A combination of factors - capped off by the time legislative lawyers had to spend on issues surrounding Kathy Augustine's impeachment - combined to produce one of the slowest starts the Nevada Legislature has had in a decade.

The total number of bills introduced so far is more than 100 less than at this point in the 2003 Legislature and lawmakers throughout the building say they just haven't gotten their bill drafts yet.

Senate Majority Leader Bill Raggio, R-Reno, said the problem is all the other things that have taken the counsel bureau's legal staff away from the task of drafting legislation, especially the Augustine impeachment which diverted legal staff in November while hundreds of bill requests were being filed.

"They spent most of a month on that instead of drafting bills," he said.

Friday was the 26th day of the 2005 Legislature and a total of 335 pieces of legislation have been introduced - 172 in the Assembly and 163 in the Senate. On the same day of the session two years ago, 444 bills had been introduced - 109 more than this year.

Raggio and Minority Leader Dina Titus, D-Las Vegas, said the impeachment isn't the only delay. She said legislative counsel Brenda Erdoes and her senior staff are spending a lot of time reviewing and determining which of the numerous property tax proposals are constitutional and which are not.

Assemblywoman Chris Giunchigliani, D-Las Vegas, said not only freshmen but members of leadership are waiting for bill drafts.

"We just don't have anything to introduce yet."

They all emphasized that it's not the legal division's fault - it's simply the delays and the workload.

Lorne Malkiewich, director of the Legislative Counsel Bureau, said the problem turns into a bottleneck around Erdoes and her top assistants who must review the drafts before they go out to legislators and committees to make sure they do exactly what was intended.

He said those tax bills have to go through not only legal but the fiscal division to determine what they would actually do to state and local revenues.

"I've asked leadership to please limit the number of requests," he said. "We cannot run 20 different scenarios. We need to be looking at a few scenarios and I think leadership understands that."

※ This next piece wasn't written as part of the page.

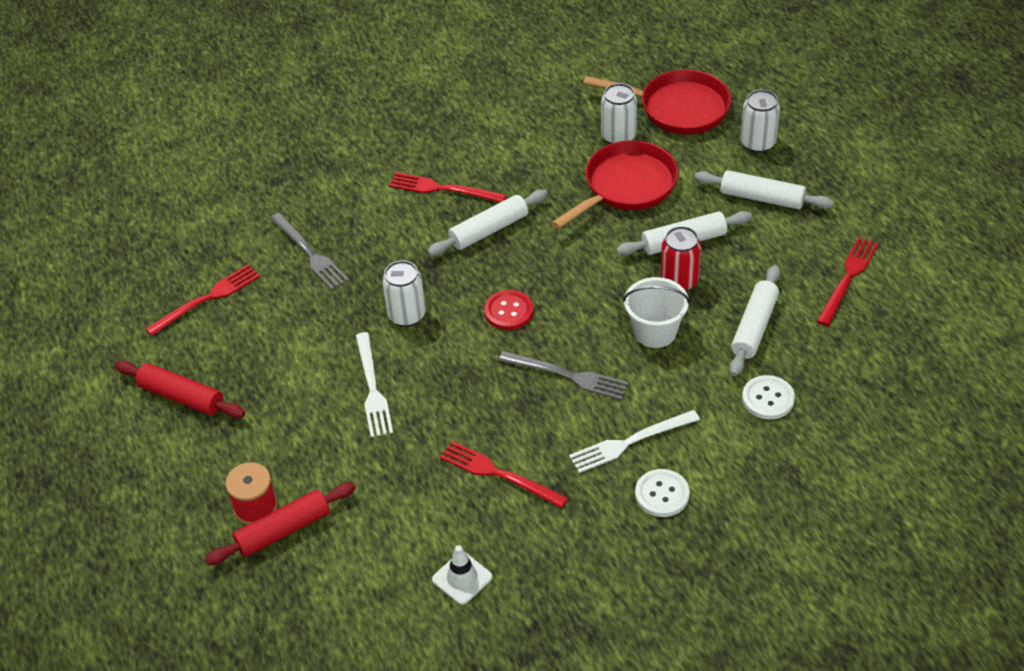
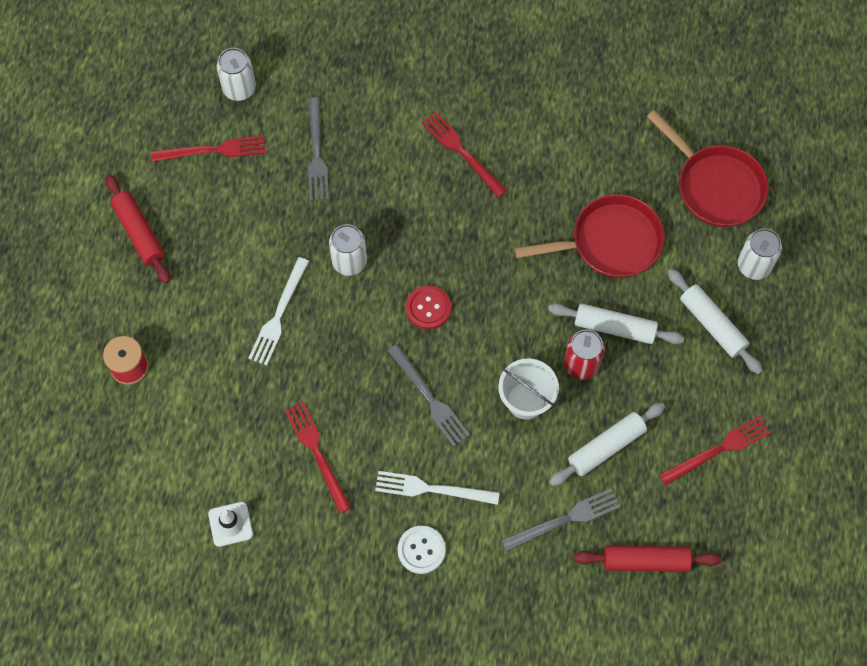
camera: 30 degrees right, 20 degrees up
red rolling pin [205,482,356,565] -> red rolling pin moved to [574,546,721,572]
white rolling pin [428,189,548,256] -> none
white can [601,83,637,144] -> white can moved to [217,48,256,101]
white button [742,375,795,419] -> grey fork [501,488,621,552]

But Malkiewich said the work will get done and on time.

"We will draft every bill and deliver it to the legislator or committee that gets it and before the deadline," he said.

As of one week ago, that was a total of 1,341 bills and resolutions.

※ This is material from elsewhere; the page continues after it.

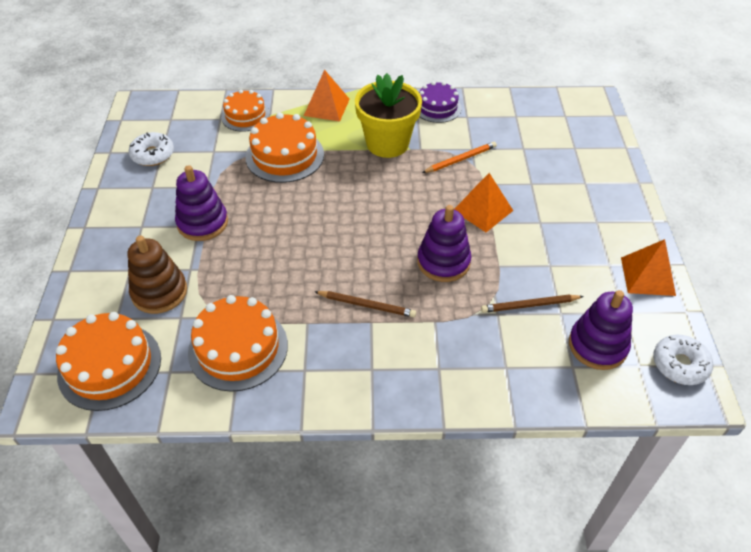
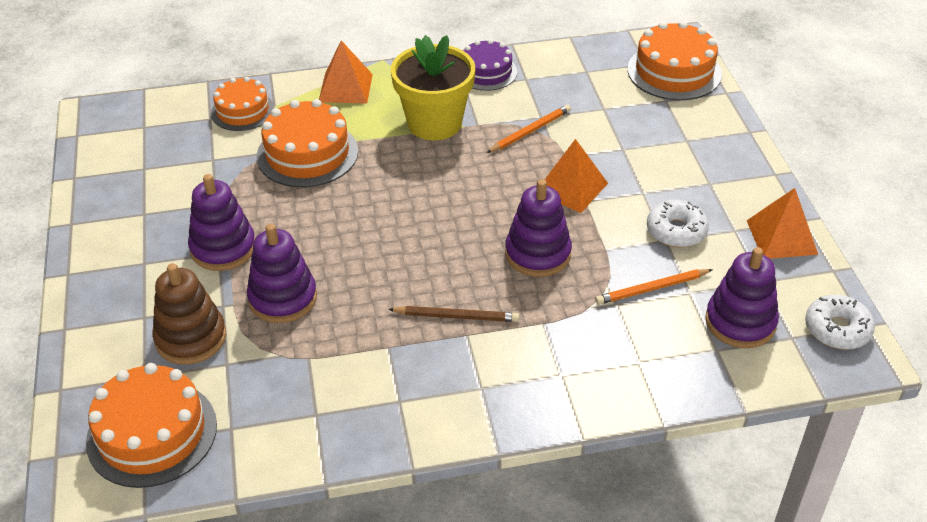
camera: 10 degrees left, 5 degrees down
white donut [128,132,174,166] -> white donut moved to [647,200,709,248]
orange cake [188,295,288,392] -> orange cake moved to [627,21,722,100]
brown pencil [481,294,584,313] -> orange pencil [595,269,713,305]
none -> purple stacking toy [247,224,317,323]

Titus said she is worried that, "all these bills will hit at once" right before the deadlines.

The last day for individual lawmakers to introduce legislation is March 21. The last day for committee introductions is March 29.

Malkiewich said the real crunch will happen in the week before April 15, the deadline for committees to act on legislation originating in their house.

After that, he said, the session should be on track again.